We saw all this after the betting was over and we put our hands down. I showed them my straight flush and picked up the money. There was seventy-eight bucks in the pot, which wasn’t hard to take.
The dealer tossed his cards on the table and said, “You do all right. A straight flush. I’ve heard of such things.”
I laughed. That was the way I felt. Lucky all the way down the line. I knew luck was going to be with me all the way — and with some to spare.
I put the bills away and got into my coat and hat.
“Too bad I can’t stick around,” I said. “I like the way you guys donate.”
The dealer said, “What’s the hurry?”
“What do you think would take me away from a soft touch like this?”
“A babe? Who is she?”
“That little blonde that works in the hotel restaurant. Know her?”
“I’ve seen her. Nice looking kid. How long you been chasing her?”
I grinned. “It’s the other way around. She’s been hugging my heels for months.”
It was an angle I hadn’t thought of before, but I realized now it would be a good idea to plant the idea that I’d been going around with the blonde for some time. It was a small thing by itself, but if anybody started asking questions around town they might find out I’d started dating her just a week or so before the big blow-up. Unless I could plant it otherwise.
So I said, “I been taking her out for a couple months now. She’s a good kid. Hell, I might even let her make an honest man out of me.”
They all laughed at that and then one of the guys, Artie Nolan, said, “Johnny, what ever happened to that dark-haired baby you used to run around with?”

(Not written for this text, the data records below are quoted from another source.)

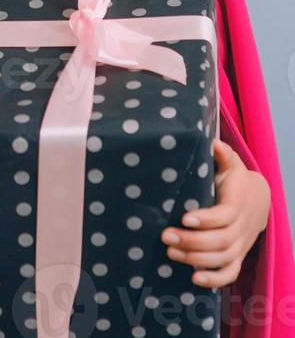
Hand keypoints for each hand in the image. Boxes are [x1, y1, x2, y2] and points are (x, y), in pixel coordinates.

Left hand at [160, 138, 270, 288]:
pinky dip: (214, 280)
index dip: (206, 219)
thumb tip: (213, 142)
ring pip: (222, 258)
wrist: (257, 199)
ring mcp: (241, 244)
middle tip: (165, 236)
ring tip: (170, 252)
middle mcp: (241, 227)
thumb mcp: (231, 163)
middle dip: (192, 241)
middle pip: (220, 241)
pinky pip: (230, 273)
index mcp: (238, 203)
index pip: (224, 216)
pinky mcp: (238, 256)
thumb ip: (222, 154)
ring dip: (196, 259)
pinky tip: (194, 279)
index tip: (184, 217)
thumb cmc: (235, 179)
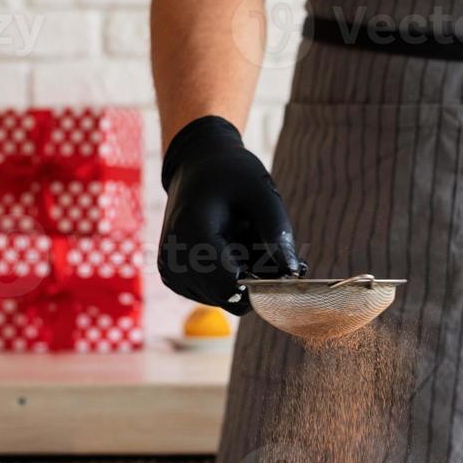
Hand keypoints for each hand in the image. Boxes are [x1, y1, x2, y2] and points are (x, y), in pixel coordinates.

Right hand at [158, 116, 303, 314]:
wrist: (196, 165)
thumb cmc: (232, 175)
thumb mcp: (262, 194)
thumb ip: (278, 235)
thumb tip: (292, 275)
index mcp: (191, 235)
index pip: (231, 288)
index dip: (261, 282)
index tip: (278, 259)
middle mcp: (174, 260)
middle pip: (229, 296)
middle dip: (254, 277)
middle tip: (261, 240)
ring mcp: (171, 272)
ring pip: (223, 297)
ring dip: (242, 276)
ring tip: (240, 238)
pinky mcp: (173, 277)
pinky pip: (213, 292)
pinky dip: (229, 275)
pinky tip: (228, 246)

The remark didn’t amount to anything, but I turned cold all over. This was the kind of crack that could grow into something serious.
I said, “Which one? You mean that babe who used to come in from Detroit?”
“I don’t know where she came from. I saw her with you a time or two. Out North, I think. She was tall, beautiful gams. Too bad she only had two of them.”
He meant Alice. I said, “She was a dancer. Used to work in a joint on State Street. Her name was Lola. I think she married some guy from Jersey. Probably got an apartment full of kids by now.”
“Yeah, she looked like a dancer,” Nolan said. “Real classy legs.”
“Well,” the dealer said impatiently, “are we going to play cards or sit around and talk about dames?”
“I got to be going,” I said. “Thanks for the contribution, boys. Take it easy.”
“Be good, Johnny.”
I went back to my room. It was about five-twenty then so I took a quick shower and changed my clothes. I dressed carefully because I wanted to impress this blonde right from the start.
I had a new gray gabardine suit that set me back a hundred and fifty bucks and it looked every penny of it. I wore that with a pearl gray shirt and a tie with a picture on it of a guy throwing a rope at a cow. It was one of those hand-painted ties and it cost like hell.
All the time I was dressing, my mind kept turning things over. The little brush at the card game made me nervous. If something slipped and the coppers figured it was a frame they might start nosing around and they could run into a guy like Artie Nolan who remembered seeing me with Alice. That would give them the tie-in.
I made myself a drink, lit a cigarette and sat down to think things over. If it worked the way I figured, there was nothing to worry about. Frank would come barging in, find Lesser with Alice, and shoot him quick — and dead.
That would be that. The cops would have an open-and-shut case. Murder is murder and it’s no different because the guy you kill happened to be cozying with your wife. You might get away with that in books but it doesn’t work in courtrooms. Frank wouldn’t get the chair — particularly if it was jury trial — but they’d send him away for a nice stretch.
What the hell was there to worry about?
I felt better then, even though I didn’t have all the details figured out. But they’d come. They would have to come.
After a while I went downstairs to pick up the blonde. She wasn’t around, but one of the other girls told me she was getting ready and would be out in a few minutes.